Binding of nerve growth factor to its p75 receptor in stressed cells induces selective IkappaB-beta degradation and NF-kappaB nuclear translocation.

Nerve growth factor (NGF) regulates the activity of the transcription factor NF-kappaB (nuclear factor-kappaB) through its low affinity receptor, p75. In the present study we found that NGF binding to p75 induces nuclear translocation of p65 and increases NF-kappaB binding activity in a cell line overexpressing p75, but only after the cells have been subjected to a previous stress. Under physiological conditions, in the absence of stress, NGF is unable to alter p65 nuclear levels. Tumor necrosis factor-alpha (TNF-alpha) induces a down-regulation of IkappaB-alpha, -beta and -epsilon both in physiological and in stress, i.e. serum-free, conditions. In contrast, NGF only induces the specific degradation of IkappaB-beta after serum withdrawal, without affecting IkappaB-alpha or -epsilon either in the presence or in the absence of stress. IkappaB-beta consists of several isoforms, whose relative abundance is regulated by serum withdrawal. NGF does not target all the IkappaB-beta isoforms with the same potency, being more effective in reducing the levels of the isoforms up-regulated by serum withdrawal. TRAF-6 is expressed at the same level under both physiological and stress conditions. These results indicate that NGF is able to induce NF-kappaB nuclear translocation by a mechanism that involves specific IkappaB-beta degradation only after the cells have been subjected to a severe stress.

Dataset excerpts
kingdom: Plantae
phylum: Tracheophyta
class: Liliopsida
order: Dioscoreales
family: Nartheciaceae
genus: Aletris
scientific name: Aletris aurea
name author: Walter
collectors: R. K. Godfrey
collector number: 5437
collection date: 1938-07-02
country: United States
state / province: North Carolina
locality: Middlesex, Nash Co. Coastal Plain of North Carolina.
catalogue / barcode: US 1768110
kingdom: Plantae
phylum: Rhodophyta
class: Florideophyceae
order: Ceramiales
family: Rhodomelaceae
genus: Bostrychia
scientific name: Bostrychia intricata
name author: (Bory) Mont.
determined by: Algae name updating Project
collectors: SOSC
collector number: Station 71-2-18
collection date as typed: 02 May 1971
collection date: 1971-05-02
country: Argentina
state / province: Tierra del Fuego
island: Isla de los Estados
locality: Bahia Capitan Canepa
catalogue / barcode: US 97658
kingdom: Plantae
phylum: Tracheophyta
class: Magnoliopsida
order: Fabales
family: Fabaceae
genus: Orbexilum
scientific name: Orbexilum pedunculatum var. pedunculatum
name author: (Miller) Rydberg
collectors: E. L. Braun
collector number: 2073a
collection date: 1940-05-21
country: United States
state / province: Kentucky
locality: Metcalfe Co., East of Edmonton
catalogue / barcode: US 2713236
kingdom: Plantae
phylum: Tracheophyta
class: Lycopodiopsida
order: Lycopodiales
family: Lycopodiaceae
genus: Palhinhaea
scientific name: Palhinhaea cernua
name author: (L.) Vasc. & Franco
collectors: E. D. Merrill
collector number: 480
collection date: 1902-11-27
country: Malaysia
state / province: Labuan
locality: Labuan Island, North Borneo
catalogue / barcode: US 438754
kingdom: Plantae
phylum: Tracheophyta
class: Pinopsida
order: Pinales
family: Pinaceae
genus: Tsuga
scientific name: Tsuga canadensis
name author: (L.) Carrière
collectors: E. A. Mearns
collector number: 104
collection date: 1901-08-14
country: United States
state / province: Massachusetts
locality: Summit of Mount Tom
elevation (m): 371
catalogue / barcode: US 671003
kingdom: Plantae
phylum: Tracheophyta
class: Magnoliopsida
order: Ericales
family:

=== Task goal ===
List every abbreviation that the abstract on nerve growth factor pairs with a written-out full name, giving each abbreviation together with its full name. Base every answer solely on the abstract on nerve growth factor, without consulting the rows.

=== Reply ===
- NGF: Nerve growth factor
- NF-kappaB: nuclear factor-kappaB
- TNF-alpha: Tumor necrosis factor-alpha